Producers currently growing small grains have the capacity to easily adapt to canola with only slight modifications in equipment or management. Most good wheat (and barley) growing climates and soils are appropriate for canola production. However, better yields can be expected in areas with cool noght time temperatures and where a limited number of days above 90ºF occur during the July pollination period.
Canola can be grown on most types of soil, but it is best suited to clay loam soils that do not readily form a crust to interfere with seedling emergence. The crop is tolerant of soil pH in the 5.5 to 8.3 range, and it responds well in saline conditions. Canola requires good seedbed preparation similar to that for small grains.
Stages of growth
The growth and development of canola plants can be divided into five recognizable stages: seeding, rosette, budding, flowering and ripening. The total water required by a canola crop varies from spring to fall, year to year and location to location depending on humidity, temperature, wind and light.

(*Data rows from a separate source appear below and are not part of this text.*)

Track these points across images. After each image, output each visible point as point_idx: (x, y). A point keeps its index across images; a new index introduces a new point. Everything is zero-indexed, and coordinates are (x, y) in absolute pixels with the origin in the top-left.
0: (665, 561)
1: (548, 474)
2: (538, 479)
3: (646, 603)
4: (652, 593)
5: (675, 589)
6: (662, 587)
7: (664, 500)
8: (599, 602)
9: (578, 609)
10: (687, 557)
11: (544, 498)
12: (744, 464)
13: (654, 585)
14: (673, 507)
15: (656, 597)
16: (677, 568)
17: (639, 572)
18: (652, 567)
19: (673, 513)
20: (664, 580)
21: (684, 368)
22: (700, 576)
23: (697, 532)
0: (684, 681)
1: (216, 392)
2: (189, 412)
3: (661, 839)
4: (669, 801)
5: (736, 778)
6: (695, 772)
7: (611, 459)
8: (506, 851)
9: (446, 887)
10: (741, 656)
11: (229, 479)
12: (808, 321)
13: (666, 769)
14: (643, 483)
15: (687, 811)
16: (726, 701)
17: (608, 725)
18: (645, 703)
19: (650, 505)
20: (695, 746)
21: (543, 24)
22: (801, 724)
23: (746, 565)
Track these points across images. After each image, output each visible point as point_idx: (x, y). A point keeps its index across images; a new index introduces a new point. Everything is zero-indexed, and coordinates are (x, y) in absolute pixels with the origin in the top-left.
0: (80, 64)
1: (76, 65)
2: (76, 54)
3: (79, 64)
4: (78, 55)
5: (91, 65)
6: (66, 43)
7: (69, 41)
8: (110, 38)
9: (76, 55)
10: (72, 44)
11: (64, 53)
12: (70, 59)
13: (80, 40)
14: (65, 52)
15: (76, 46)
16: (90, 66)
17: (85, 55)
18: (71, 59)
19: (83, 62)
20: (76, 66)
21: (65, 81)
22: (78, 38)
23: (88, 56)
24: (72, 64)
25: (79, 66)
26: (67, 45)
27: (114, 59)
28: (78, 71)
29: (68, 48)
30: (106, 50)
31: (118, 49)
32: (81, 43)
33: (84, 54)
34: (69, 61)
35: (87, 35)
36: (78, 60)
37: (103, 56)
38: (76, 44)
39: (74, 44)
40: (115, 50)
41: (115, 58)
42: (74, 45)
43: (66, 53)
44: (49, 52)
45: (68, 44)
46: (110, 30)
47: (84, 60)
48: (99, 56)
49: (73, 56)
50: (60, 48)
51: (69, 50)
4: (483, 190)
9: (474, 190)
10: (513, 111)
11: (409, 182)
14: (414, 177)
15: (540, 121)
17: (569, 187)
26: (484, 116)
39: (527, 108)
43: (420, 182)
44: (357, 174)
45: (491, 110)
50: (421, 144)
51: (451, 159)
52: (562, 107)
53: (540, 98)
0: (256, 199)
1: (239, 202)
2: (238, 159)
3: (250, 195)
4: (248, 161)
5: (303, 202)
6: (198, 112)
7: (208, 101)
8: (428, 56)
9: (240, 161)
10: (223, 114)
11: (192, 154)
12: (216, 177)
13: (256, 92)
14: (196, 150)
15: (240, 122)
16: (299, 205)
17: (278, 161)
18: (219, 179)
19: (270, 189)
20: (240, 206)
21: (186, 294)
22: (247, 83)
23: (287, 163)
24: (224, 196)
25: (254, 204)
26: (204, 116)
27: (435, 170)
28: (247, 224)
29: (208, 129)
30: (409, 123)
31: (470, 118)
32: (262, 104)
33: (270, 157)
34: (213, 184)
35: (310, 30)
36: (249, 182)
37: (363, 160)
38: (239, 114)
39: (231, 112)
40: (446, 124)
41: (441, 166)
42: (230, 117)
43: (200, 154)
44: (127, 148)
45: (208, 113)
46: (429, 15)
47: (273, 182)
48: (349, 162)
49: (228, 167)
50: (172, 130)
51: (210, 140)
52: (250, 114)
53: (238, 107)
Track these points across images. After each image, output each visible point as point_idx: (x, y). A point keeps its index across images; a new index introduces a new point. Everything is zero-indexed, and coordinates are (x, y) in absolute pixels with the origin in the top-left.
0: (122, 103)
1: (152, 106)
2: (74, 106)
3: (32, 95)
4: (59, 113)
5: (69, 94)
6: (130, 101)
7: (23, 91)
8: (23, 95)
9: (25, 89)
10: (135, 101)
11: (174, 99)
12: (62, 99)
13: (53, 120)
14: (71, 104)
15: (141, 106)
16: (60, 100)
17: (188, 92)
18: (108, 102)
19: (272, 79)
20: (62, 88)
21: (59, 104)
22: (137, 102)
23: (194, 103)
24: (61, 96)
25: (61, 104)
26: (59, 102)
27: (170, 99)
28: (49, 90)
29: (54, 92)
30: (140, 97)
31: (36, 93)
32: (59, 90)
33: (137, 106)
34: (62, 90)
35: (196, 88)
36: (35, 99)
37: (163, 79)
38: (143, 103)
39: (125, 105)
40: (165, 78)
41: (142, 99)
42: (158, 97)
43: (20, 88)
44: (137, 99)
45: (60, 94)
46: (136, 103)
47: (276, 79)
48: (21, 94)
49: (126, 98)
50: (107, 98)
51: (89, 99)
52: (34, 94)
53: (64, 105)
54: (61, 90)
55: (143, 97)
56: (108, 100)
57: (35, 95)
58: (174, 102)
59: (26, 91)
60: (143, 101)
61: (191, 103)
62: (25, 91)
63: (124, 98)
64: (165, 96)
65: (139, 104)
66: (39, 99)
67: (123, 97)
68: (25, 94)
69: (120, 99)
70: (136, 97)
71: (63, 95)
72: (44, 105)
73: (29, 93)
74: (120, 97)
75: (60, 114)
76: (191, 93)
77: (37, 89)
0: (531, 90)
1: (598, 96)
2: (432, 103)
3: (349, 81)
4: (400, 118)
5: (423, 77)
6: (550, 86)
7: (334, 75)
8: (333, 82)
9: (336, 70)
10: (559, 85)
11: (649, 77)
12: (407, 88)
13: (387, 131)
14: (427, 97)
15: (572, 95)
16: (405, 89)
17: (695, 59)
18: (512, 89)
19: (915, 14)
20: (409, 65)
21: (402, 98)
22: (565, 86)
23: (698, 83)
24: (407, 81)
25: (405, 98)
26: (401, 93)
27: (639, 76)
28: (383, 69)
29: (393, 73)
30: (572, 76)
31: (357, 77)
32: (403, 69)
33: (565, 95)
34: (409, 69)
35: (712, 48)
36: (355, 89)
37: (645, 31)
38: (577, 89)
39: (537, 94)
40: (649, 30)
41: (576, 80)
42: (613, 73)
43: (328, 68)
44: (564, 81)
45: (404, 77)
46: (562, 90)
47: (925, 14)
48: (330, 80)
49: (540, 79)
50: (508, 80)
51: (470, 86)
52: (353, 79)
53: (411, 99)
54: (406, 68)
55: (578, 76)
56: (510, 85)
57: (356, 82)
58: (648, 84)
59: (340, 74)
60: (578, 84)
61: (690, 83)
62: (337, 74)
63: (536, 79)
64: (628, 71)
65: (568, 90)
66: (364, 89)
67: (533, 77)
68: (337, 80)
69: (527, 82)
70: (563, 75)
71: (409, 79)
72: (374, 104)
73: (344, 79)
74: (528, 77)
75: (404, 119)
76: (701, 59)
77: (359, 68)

Canola is considered a cool-weather crop and requires more water than either wheat or barley. The canola plant needs about 0.08″/day of water starting at early seeding stage. Water use increases to a high of 0.32″/day during flowering, then drops to 0.16″/day through ripening. Although canola responds to irrigation, the plants cannot tolerate standing water or a waterlogged soil. Thus, good drainage and irrigation management are important factors in achieving higher yields.
Future of canola production
Canola’s future as a major crop option for growers will be determined by several factors, including government programs, canola processing and the continuing demand for canola products. Center Pivot irrigators already have one important management tool to maximize profits from canola.